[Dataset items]
______________________________

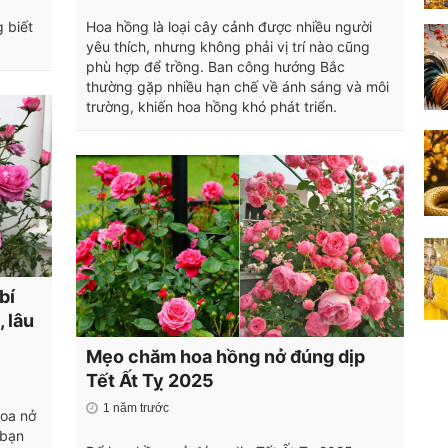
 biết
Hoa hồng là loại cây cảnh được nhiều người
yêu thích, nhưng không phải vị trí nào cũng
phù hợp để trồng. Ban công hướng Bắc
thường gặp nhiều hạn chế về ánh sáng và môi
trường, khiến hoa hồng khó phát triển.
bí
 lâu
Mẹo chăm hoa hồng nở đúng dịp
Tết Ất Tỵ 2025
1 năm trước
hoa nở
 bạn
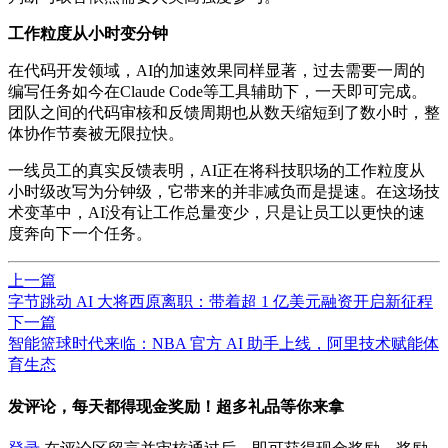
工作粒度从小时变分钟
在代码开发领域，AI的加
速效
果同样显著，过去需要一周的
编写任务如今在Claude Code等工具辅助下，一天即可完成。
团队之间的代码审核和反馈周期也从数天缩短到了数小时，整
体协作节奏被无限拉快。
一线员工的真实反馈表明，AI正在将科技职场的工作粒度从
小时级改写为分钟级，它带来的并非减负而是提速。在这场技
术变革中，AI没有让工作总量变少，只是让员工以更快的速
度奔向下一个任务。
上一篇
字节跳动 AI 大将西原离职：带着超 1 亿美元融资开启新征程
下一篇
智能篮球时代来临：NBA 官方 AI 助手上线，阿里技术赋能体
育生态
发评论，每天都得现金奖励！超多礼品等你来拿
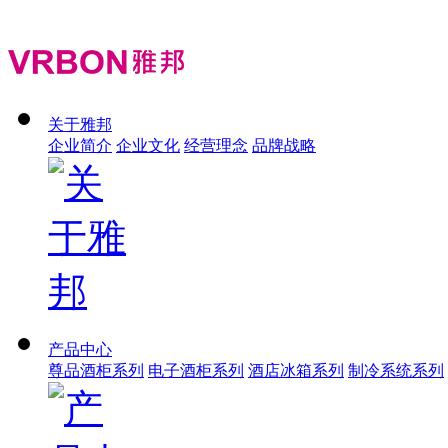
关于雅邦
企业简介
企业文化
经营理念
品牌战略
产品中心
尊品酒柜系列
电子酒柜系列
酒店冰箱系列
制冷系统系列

______________________________

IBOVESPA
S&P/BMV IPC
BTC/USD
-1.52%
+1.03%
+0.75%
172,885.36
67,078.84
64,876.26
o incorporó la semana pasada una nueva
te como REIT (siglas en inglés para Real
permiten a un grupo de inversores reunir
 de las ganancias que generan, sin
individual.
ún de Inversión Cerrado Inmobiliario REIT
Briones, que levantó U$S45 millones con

______________________________

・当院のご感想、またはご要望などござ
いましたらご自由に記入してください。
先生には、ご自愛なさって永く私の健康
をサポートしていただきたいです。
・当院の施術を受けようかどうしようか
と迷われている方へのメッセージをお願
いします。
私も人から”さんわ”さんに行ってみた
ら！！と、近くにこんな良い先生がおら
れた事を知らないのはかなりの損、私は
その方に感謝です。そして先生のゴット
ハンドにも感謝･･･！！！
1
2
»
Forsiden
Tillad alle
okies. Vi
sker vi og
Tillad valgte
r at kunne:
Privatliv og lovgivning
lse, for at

______________________________

How to complete this task: State how many lines in the rows contain the word "hồng". Reply with the number only.

Task solution: 3